§ WHAT THE TASK REQUIRES
Your copy must hold every line of the records word for word. It must hold no pictures.

§ Data records
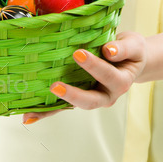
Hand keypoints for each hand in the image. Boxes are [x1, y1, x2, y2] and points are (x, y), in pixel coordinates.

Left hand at [22, 31, 147, 124]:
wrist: (132, 59)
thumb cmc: (132, 50)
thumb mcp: (134, 44)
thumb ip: (123, 48)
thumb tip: (108, 51)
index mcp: (121, 82)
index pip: (107, 75)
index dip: (94, 66)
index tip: (78, 53)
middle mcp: (106, 95)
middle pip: (89, 100)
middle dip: (72, 94)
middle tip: (54, 85)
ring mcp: (92, 98)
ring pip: (73, 107)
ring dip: (54, 108)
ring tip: (32, 111)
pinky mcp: (80, 97)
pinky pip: (63, 107)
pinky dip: (47, 112)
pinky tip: (28, 117)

§ RESPONSE
Hand keypoints for each hand in the image. Boxes are [x1, y1, x2, y2] and points are (x, y), in pixel coordinates.

Left hand at [22, 31, 147, 124]:
wrist: (132, 59)
thumb cmc: (132, 50)
thumb mcp: (134, 44)
thumb ip: (123, 48)
thumb tip: (108, 51)
index mcp: (121, 82)
index pip: (107, 75)
index dip: (94, 66)
index tip: (78, 53)
middle mcp: (106, 95)
middle pip: (89, 100)
middle dip: (72, 94)
middle tip: (54, 85)
ring mcp: (92, 98)
ring pip: (73, 107)
ring dip: (54, 108)
ring tip: (32, 111)
pinky mcp: (80, 97)
pinky pip: (63, 107)
pinky dip: (47, 112)
pinky tip: (28, 117)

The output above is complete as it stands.